You can get rid of most of your remaining ads by using the Firefox version of ublock and sponsorblock. I almost never see any ads. Twitch is a notable exception.
If you ever visit washington DC it is absolutely wild the kind of things that are advertised via billboard. Raytheon making sure everyone knows where to get their missiles etc.
I still think it's super wild, but after thinking about it it's a lot like IT in big companies. Someone cold emails your boss and all of the sudden you're demoing some random doodad. In DC, your boss sees a fighter jet engine upgrade ad when walking into the Pentagon from the metro, and...
(I literally saw that exact ad at the pentagon metro station. who buys a 30 million dollar engine upgrade off of a metro ad?)
When my country was tendering for new fighter jets a few years ago there were a lot of ads on various social media. Since random civilians like yours truly seldom impulse buy $100M latest generation fighter jets, I presume the goal was to influence public opinion and politicians to lean on the actual procurement organization that was responsible for arriving at a recommendation for the next generation jet. Still, it all seemed pretty far fetched, or maybe the vendors just had a poor understanding of how such procurement programs are run in my country.
I noticed the same when I drove around the San Francisco Bay Area, except targeted at IT professionals. Just like with DC, it makes sense - target the eyes of the people who can influence decisions that actually financially matter.
Get outside of these bubbles, though, and it's all lawyers, casinos, car dealerships, and sex shops.
I think social media feed ads should have a requirement for a different background color of a certain % stronger/lighter than default.

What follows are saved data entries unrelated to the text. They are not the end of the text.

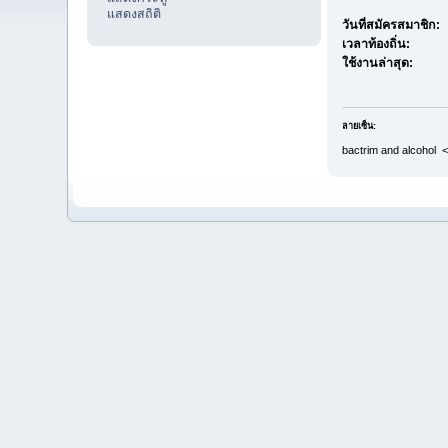
แสดงสถิติ
วันที่สมัครสมาชิก:
เวลาท้องถิ่น:
ใช้งานล่าสุด:
ลายเซ็น:
bactrim and alcohol 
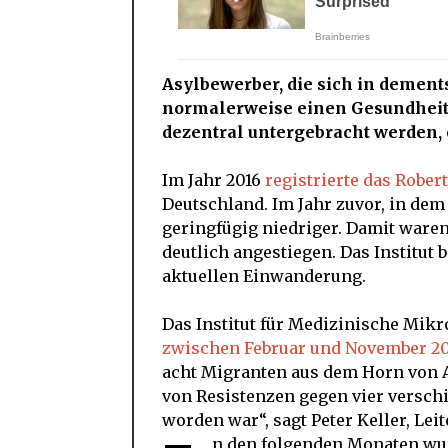
Asylbewerber, die sich in deme
normalerweise einen Gesundhei
dezentral untergebracht werden, 
Im Jahr 2016
registrierte das Robert
Deutschland. Im Jahr zuvor, in dem
geringfügig niedriger. Damit waren
deutlich angestiegen. Das Institu
aktuellen Einwanderung.
Das Institut für Medizinische Mikr
zwischen Februar und November 2
acht Migranten aus dem Horn von A
von Resistenzen gegen vier verschi
worden war“, sagt Peter Keller, Lei
n den folgenden Monaten wur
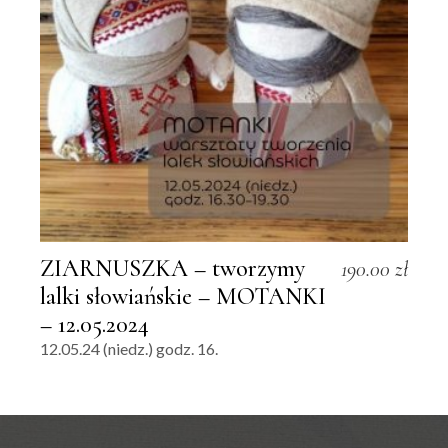
ZIARNUSZKA – tworzymy
190.00
zł
lalki słowiańskie – MOTANKI
– 12.05.2024
12.05.24 (niedz.) godz. 16.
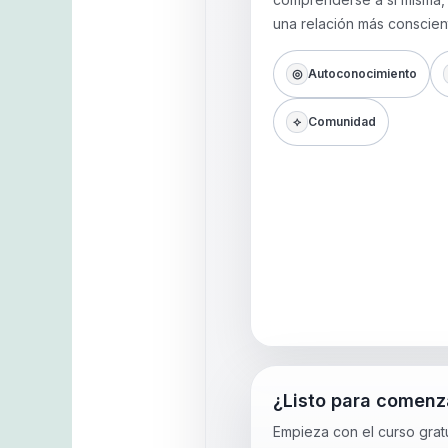
una relación más conscien
◎
Autoconocimiento
⟡
Comunidad
¿Listo para comenz
Empieza con el curso gratui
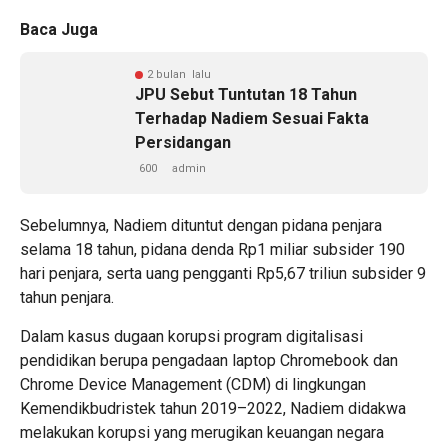
Baca Juga
2 bulan lalu
JPU Sebut Tuntutan 18 Tahun
Terhadap Nadiem Sesuai Fakta
Persidangan
600
admin
Sebelumnya, Nadiem dituntut dengan pidana penjara
selama 18 tahun, pidana denda Rp1 miliar subsider 190
hari penjara, serta uang pengganti Rp5,67 triliun subsider 9
tahun penjara.
Dalam kasus dugaan korupsi program digitalisasi
pendidikan berupa pengadaan laptop Chromebook dan
Chrome Device Management (CDM) di lingkungan
Kemendikbudristek tahun 2019–2022, Nadiem didakwa
melakukan korupsi yang merugikan keuangan negara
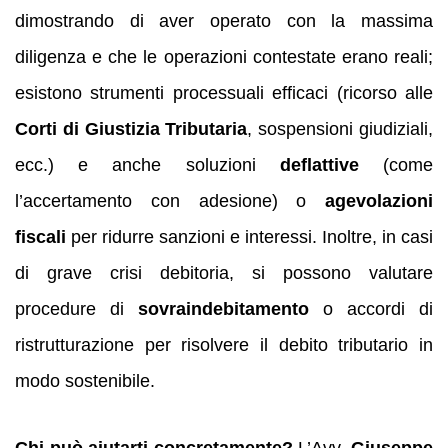
dimostrando di aver operato con la massima
diligenza e che le operazioni contestate erano reali;
esistono strumenti processuali efficaci (ricorso alle
Corti di Giustizia Tributaria
, sospensioni giudiziali,
ecc.) e anche soluzioni
deflattive
(come
l’accertamento con adesione) o
agevolazioni
fiscali
per ridurre sanzioni e interessi. Inoltre, in casi
di grave crisi debitoria, si possono valutare
procedure di
sovraindebitamento
o accordi di
ristrutturazione per risolvere il debito tributario in
modo sostenibile.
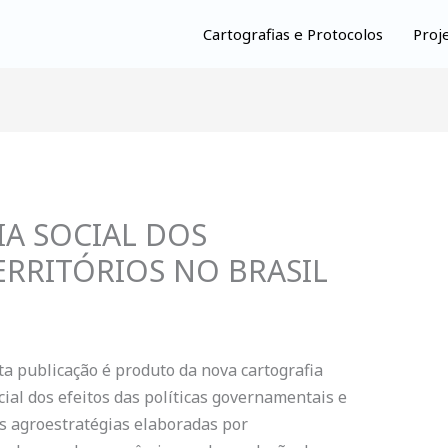
Cartografias e Protocolos
Proj
A SOCIAL DOS
RRITÓRIOS NO BRASIL
ta publicação é produto da nova cartografia
cial dos efeitos das políticas governamentais e
s agroestratégias elaboradas por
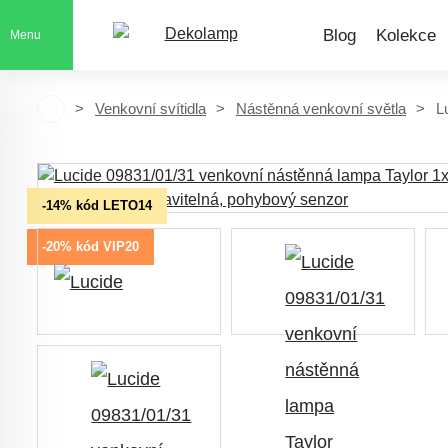
Blog
Kolekce
Menu
Venkovní svítidla
Nástěnná venkovní světla
L
-14% kód LETO14
-20% kód VIP20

Everyone's hiding the "Promotion" text in light text or moving them around so the eye can't find it.
Was it cleaner? Was the architecture just very modernist? Did it have something to do with the season?
Eventually, I realized that the difference I was noticing between Switzerland and California (my home state) was that there was simply much less advertising in the physical spaces of cities.
I am not sure if this is a result of some legislature there or if it is just a result of the way the Swiss think about visual design and advertising.
But I absolutely loved it. It was so refreshing to see the beauty of a city block without being bombarded by advertisements.
It really lets the character of a city shine through.
LA, SF and Sac seem to be on the opposite end of the spectrum… practically the only thing you notice are the billboards.